I'd heard that Google had been experimenting with reducing the number of results to a page, but I hadn't actually seen it for myself. Now however I have - and rather wish that I hadn't. I was looking for a particular software game that was produced years ago, and the graphic shows you the search and the results:
Now, there's a fair amount to be said about this. I'm only getting 4 results that match my query. Actually, it's less than that, because the last result from the 4; 'Green battleground' didn't include the word Talon. Actually, it's less than that, because the third result doesn't contain the word 'battleground'. So out of the 4 results, 50% are incorrect. We then have a line break, with "Results for similar searches" listed for me. Why does Google assume that I'm interested in similar searches? Particularly since the searches they've run for me are not accurate. 'Wargames Empire' and 'Empire war games' are totally different, despite a vague semantic similarity.
What's really annoying is that if I go onto page 2 of the results, I carry on with organic results from my first search, and I do get the information that I was after. So, not only does Google know what I wanted, it retrieves what I wanted, then insists on showing me results that it knows are inaccurate! I am therefore forced onto the second page - where I get shown more adverts!
Now, you might well say 'Use the Verbatim tool'. For those not familiar with it, the verbatim tool tells Google to stop trying to think for itself and do as it's told, by finding all the words on the pages it returns. That doesn't actually work though, because the results that I'm getting back don't include all 3 terms - several pages are missing one of the 3 terms! So that's not something that works either.
This is really the absolute worst that I've seen Google do myself, though I'm familiar with other examples of Google totally messing up a search - who can forget Karen Blakeman's Coots and lions post! I really am almost entirely lost for words - just when you think Google can't get any worse - it does! Well, I shall go back to sensible search engines, and leave this one to fester some more.
Google searches have so many variables now. You always have to one browser open in which you're not logged in and are going incognito to grab more relevant search results, not the "intelligent" ones returned by the search engine.
Posted by: Tamara Thompson | March 27, 2013 at 02:26 AM
Thank you! This happened to me and I thought I'd gone mad. I knew it was an obscure search, but I didn't think it was 4-results obscure. I'm feeling happier now I know what's going on. I'm feeling less and less happy with Google, however, every time it tries some new way of being smart. Time to go somewhere else!

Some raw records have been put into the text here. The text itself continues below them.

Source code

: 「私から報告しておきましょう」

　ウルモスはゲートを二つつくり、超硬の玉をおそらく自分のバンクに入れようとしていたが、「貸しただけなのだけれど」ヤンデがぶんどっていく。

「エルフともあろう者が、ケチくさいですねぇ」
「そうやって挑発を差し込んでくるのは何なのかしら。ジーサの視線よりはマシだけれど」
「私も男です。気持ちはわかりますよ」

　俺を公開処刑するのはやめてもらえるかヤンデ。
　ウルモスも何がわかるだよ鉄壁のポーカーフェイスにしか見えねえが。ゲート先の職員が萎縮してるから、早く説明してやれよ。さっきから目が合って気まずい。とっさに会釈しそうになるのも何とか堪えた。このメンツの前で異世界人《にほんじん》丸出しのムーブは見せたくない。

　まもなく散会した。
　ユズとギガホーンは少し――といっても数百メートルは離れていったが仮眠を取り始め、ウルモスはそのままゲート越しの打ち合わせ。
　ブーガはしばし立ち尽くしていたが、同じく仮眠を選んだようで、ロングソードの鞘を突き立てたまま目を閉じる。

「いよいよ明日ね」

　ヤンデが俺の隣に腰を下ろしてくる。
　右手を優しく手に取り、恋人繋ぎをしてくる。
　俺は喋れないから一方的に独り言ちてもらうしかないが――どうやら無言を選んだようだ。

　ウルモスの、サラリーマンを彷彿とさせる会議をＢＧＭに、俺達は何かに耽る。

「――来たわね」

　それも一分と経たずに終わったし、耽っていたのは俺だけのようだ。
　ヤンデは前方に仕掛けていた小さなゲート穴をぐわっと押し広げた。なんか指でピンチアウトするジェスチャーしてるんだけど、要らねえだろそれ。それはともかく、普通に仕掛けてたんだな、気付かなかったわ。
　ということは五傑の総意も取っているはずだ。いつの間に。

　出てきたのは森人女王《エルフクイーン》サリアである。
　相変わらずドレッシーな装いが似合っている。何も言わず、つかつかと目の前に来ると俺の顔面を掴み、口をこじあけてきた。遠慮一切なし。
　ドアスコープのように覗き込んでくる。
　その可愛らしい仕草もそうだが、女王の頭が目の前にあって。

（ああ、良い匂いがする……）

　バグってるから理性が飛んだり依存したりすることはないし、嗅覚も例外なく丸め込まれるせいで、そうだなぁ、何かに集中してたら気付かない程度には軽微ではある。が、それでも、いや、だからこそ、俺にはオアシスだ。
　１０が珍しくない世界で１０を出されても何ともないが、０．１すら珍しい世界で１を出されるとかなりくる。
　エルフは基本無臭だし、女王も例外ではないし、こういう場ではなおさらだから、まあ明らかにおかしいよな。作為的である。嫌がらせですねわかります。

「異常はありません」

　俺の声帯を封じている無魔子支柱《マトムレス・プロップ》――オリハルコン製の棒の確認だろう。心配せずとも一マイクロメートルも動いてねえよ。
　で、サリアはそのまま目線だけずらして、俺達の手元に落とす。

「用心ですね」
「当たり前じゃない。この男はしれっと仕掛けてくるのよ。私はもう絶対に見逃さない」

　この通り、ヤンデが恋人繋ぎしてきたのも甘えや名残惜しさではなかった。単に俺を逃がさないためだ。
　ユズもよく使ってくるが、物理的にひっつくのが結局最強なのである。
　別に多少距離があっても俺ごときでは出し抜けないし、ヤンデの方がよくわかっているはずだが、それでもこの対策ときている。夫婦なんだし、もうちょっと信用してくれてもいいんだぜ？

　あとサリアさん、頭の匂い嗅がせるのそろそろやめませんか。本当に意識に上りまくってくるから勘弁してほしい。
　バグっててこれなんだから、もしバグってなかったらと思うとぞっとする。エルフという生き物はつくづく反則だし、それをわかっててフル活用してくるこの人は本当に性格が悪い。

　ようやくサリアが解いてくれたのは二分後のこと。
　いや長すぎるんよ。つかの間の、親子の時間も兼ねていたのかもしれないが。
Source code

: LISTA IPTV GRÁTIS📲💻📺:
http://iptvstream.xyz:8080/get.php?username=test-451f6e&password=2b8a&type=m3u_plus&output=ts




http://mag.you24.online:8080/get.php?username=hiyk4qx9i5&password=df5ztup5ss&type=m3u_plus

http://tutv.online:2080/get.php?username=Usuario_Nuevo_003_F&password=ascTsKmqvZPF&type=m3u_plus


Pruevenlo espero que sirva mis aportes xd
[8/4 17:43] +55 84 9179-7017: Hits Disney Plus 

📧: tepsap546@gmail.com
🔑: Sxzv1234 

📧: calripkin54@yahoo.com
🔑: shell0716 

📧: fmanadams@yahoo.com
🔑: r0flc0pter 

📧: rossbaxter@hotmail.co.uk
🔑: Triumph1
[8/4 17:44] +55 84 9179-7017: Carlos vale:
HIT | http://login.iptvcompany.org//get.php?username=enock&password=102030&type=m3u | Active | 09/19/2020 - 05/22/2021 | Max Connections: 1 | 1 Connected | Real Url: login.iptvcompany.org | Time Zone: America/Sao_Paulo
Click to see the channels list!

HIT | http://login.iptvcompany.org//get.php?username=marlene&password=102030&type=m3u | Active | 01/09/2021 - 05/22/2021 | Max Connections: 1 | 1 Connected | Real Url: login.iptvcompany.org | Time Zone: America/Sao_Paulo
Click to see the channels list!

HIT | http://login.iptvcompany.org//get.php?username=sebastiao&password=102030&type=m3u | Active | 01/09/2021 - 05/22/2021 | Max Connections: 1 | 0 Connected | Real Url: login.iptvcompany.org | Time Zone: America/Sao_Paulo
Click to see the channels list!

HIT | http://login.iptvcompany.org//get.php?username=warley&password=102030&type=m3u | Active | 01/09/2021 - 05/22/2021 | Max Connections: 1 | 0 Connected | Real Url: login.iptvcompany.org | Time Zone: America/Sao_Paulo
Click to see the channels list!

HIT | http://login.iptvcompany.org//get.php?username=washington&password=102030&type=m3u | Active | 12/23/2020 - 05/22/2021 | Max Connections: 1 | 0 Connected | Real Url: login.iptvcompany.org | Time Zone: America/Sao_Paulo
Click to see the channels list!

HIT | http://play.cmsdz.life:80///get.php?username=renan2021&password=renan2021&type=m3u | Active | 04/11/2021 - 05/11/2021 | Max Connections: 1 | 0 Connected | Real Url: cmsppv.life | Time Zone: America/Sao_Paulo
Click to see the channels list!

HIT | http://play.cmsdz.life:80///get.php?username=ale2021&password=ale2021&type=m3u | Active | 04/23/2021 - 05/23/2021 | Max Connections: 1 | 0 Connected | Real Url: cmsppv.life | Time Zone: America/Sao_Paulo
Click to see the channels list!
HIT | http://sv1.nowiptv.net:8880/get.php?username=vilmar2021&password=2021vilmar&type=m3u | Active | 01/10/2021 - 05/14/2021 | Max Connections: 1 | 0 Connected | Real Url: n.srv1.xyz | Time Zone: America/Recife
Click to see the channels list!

Posted by: Merry | March 27, 2013 at 06:43 PM
DuckDuckGo and Blekko are poor substitutes for Google, as (their documentation notwithstanding) they do not correctly implement the OR operator. Try, for example, searching for
"bubble bread" "los angeles" OR glendale
and you'll see results having nothing to do with bubble bread. Despite its quirks, Google gets it right.
Posted by: Richard Johnson | March 27, 2013 at 07:17 PM
The order of precedence with Boolean operators is important here. Your search could be seen as (A and B) OR C, or alternatively A and (B OR C). I looked through the results that Google returned and there were plenty without reference to Glendale.
No, Google doesn't 'get it right' - there are plenty of times when Google returns results that don't contain the term(s) that were asked for. They will automatically exclude some terms that are unusual or for which they think there will be few results. Google also decides to re-write search terms as it feels like - my search for 'teaching search skills' gets rewritten as 'teaching research skills', and I have to do the search a second time to get what I wanted.
Agreed, DDG and Blekko are not perfect - but Google is a very long way from being so itself, as my example above shows.
Posted by: Phil Bradley | March 28, 2013 at 05:09 PM
I figured this must be to cater to the short attention spans of people who are not serious researchers, but then they cut Scholar down to a maximum of 20 per page! Researchers will look at any number, and this just makes a serious search go that much more slowly. Now I'm thinking that it's because those of us who set results to 100/page don't see enough ads, so they'll force us to look at more. I wonder how much longer they'll be able to claim they're "trying to improve the search experience" with a straight face. They jumped the "evil" shark a while back.
Posted by: Caryn Wesner-Early | March 29, 2013 at 08:43 PM
Phil--Whether or not one believes that Google "gets it right" w.r.t. the OR operator depends on one's expectations. Users of Google know that Google fudges on the classical definitions of operators in general. For example, Google users will expect a search for "hounds of the baskervilles" to yield results pointing to The Hound of the Baskervilles, quotes notwithstanding. Google obviously thinks its fudging is more helpful than harmful. Regardless, for Blekko and DDG to return results for the OR search expression I quoted that completely ignore the first term makes those search engines unacceptable to me.
Posted by: Richard Johnson | March 30, 2013 at 12:28 AM
Richard - well, if you prefer Google over other search engines, that's fair enough - at least you gave the others a go, which is more than a lot of people do. All that I'd say is that I'm perfectly happy with a situation where (a+b)OR c sometimes leads to results that are 'c' and not (a+b) because that seems perfectly logical. If you really want A and (b or c) then the search needs to be constructed in a different way.